Well, a well-designed web site will make visitors less likely to click on the Reader button. And that doesn’t mean no ads at all. Just use thoughtfully place ads that are themselves well designed. In fact, I read some research that shows simple, static banner ads are more likely to be clicked on that the garish Flash-based ads. I think it shows that readers generally don’t want to be screamed at.
This is why I mentioned graphic design in my comment on the original post. Study. Learn the fundamental of good design. You are right, that you never know what you’re going to bet on the web. But please don’t criticize those who would rather avoid the chaos. The web is all about choice, isn’t it? And those who choose to impose chaos on their visitors should’t be surprised that there are consequences.
On the flip side, web readers should recognize that the collection and distribution of information and knowledge has a cost. Somewhere, in between, there has to be a balance. And I think that’s where we’re at as a society. We’re still in the midst of determining where that balance lies.
Your attacks on Apple continue to sound like sour grapes, however. Discouraging readers from using Safari is certainly your right, but you don’t come off sounding very knowledgeable. Calling Safari clunky and slow is counter to both independent benchmark tests and my own personal experience. I’ve bounce back and forth between using Safari, Chrome, and Firefox, and find myself using Safari almost all the time now. I find it faster and much more intuitive to use, both on my personal Mac and on my Windows machine at work. The only advantage Chrome had was in its ability to crunch Javascript, but Safai 5 has made that speed advantage nil. Firefox is painfully slow compared to both Chrome and Safari. The only advantage Firefox had was in it’s ability to customize. Now, with extensions, Safari is plenty customizable, and there’s little reason for me to use any other browser other than to check for compatibility.
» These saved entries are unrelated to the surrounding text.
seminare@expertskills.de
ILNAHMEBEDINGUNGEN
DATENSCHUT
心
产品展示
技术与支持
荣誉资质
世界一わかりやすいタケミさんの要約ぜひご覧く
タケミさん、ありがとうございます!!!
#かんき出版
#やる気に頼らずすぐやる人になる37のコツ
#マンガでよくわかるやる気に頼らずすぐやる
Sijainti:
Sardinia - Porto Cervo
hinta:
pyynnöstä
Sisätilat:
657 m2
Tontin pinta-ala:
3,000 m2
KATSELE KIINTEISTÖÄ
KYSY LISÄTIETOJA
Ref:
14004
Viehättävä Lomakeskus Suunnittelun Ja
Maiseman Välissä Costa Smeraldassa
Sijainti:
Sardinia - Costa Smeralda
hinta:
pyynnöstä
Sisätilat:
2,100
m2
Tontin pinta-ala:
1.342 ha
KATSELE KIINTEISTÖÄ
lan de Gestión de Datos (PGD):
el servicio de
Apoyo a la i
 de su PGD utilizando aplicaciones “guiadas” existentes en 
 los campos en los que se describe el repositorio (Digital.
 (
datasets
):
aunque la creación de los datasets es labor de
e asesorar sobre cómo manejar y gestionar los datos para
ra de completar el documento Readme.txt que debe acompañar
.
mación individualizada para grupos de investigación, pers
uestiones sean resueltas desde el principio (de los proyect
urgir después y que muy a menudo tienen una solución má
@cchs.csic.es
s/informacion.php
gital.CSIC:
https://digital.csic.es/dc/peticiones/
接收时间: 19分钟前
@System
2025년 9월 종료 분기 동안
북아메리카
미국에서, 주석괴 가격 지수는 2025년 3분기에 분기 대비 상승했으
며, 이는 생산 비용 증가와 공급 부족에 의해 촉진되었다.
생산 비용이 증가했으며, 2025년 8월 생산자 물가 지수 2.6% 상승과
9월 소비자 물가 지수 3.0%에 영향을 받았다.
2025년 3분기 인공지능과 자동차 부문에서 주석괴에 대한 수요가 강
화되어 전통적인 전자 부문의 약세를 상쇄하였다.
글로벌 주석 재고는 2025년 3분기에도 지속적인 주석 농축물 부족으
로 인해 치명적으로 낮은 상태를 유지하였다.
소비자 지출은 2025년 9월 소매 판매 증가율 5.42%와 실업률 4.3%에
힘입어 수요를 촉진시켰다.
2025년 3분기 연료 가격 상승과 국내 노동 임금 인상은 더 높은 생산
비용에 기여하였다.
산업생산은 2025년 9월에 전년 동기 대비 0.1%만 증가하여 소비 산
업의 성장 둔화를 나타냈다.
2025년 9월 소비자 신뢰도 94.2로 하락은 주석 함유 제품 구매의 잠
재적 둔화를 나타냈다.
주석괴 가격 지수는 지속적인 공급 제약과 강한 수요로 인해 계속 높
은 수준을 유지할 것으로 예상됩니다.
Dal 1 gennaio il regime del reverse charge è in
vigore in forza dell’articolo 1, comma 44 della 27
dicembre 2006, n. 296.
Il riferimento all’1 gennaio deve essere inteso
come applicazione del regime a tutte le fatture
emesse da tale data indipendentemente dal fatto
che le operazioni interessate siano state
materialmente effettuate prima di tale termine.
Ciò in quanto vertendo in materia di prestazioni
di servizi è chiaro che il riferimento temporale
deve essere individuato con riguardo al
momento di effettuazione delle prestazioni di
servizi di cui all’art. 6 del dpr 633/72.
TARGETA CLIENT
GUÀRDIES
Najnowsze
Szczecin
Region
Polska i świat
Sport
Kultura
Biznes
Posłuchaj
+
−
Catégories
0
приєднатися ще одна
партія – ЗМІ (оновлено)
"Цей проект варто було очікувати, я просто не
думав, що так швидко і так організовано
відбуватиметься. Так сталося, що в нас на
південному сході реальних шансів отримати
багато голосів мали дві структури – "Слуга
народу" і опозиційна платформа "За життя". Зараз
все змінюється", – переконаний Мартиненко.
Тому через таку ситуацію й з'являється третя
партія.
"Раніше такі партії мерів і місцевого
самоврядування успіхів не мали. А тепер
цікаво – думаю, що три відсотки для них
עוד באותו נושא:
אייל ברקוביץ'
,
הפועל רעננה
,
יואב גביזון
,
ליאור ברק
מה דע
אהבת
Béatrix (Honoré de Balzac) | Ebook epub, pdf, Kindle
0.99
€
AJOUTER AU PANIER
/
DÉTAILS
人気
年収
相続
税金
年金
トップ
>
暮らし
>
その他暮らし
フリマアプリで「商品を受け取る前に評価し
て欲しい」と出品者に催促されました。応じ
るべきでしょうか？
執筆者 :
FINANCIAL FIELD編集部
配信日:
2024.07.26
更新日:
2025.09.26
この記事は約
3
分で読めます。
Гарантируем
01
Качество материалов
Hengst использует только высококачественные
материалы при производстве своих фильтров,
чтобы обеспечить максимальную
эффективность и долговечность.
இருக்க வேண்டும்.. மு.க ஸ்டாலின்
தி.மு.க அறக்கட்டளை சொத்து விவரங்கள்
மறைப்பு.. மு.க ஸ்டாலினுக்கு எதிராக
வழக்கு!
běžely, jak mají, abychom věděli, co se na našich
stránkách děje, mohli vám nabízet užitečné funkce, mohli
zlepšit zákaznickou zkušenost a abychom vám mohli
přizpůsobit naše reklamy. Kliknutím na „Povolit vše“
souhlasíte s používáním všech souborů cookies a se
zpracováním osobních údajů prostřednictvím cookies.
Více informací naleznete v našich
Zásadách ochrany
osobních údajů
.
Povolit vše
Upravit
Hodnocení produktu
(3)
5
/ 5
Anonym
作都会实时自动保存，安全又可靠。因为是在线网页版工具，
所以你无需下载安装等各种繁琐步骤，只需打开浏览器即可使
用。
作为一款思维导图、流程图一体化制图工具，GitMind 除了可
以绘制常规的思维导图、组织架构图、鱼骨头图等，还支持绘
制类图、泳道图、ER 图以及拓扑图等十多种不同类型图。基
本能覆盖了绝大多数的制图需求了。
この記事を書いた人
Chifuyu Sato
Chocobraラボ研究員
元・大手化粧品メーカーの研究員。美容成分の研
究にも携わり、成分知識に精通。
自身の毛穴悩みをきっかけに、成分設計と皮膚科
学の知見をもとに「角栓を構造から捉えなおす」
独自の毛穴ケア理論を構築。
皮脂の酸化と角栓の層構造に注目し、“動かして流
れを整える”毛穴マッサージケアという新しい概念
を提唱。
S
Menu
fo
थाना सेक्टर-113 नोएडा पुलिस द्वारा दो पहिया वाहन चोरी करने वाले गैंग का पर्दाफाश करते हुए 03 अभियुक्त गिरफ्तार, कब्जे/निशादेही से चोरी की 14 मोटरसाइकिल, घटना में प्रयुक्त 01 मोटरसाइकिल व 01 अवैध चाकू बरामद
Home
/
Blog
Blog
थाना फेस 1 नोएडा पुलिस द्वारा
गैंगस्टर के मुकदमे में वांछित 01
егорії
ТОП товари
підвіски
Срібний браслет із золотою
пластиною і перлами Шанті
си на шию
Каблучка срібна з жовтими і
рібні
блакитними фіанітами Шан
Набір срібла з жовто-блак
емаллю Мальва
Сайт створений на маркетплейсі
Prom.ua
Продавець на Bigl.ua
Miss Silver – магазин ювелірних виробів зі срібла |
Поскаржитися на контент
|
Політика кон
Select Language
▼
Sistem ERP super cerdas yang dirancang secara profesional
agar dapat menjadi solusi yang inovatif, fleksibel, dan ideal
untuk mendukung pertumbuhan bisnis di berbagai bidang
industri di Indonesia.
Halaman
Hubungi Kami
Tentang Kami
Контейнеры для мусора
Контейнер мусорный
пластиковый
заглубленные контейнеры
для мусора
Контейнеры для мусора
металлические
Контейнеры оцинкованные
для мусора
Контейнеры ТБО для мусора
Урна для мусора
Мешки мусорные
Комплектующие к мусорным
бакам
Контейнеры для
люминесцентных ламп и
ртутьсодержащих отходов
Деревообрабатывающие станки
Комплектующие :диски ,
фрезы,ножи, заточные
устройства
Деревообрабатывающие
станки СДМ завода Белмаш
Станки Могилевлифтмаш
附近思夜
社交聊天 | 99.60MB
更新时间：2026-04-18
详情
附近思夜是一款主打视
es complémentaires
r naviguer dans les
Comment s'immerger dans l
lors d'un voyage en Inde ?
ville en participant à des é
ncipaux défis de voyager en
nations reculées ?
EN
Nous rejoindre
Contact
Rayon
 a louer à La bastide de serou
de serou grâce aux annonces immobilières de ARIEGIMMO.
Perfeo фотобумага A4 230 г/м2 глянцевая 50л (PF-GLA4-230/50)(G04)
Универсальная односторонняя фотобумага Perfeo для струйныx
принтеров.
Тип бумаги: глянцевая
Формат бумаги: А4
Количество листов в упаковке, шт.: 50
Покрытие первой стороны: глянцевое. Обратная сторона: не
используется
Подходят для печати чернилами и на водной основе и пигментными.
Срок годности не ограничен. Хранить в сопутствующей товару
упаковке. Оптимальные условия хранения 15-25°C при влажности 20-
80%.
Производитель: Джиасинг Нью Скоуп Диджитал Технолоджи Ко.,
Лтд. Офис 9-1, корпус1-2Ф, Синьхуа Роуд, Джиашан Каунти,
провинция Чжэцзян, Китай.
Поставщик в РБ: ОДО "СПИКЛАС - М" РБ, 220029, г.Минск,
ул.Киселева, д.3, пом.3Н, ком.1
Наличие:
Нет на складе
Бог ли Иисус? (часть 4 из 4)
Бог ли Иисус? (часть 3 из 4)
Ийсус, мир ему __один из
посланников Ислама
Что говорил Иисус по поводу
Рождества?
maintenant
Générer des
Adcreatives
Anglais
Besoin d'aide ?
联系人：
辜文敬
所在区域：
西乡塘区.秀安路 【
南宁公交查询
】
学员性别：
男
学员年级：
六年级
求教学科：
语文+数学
And attacking readers for their sense of “entitlement” won’t garner you more readership, other than to express their outrage, as you well know from your last blog post.
Good luck, Jim. We content producers are all trying to figure this thing out.
Jim,
I think your justifications for breaking up your posts (even very short ones) in several parts are pretty weak, and I have yet to come across someone who prefers an article spread on multiple pages rather than a big one. But it’s easy to test: reverse your approach. Post all your articles in one big page from now on, give readers the option to display them broken in several parts and see how many will pick that option.
I’m betting that button will not get a lot of clicks.
Anyway, this is your blog, far from me the idea to tell you what you should put in, but at least have the intellectual honesty to admit that you’re breaking up your articles for monetization and page view purposes.
Hello Cedric,
Thanks for the feedback, I noted the importance of multi-page articles for revenue reasons as well earlier. But there’s also a danger dumping a reader into a very long article with tons of screenshots with no warning first. See the link to one of my DLR reviews.
I’ve taken steps to give readers the choice in how they wish to view the content. But the default will always be multi-page. It’s up to the reader to decide how he or she wishes to view the content after that.
As far as intellectual honesty goes, I’ve been completely honest about the reasons for breaking articles up, as well as the value it provides to the publisher and some readers who might not appreciate being dumped into a very long review/article with no warning.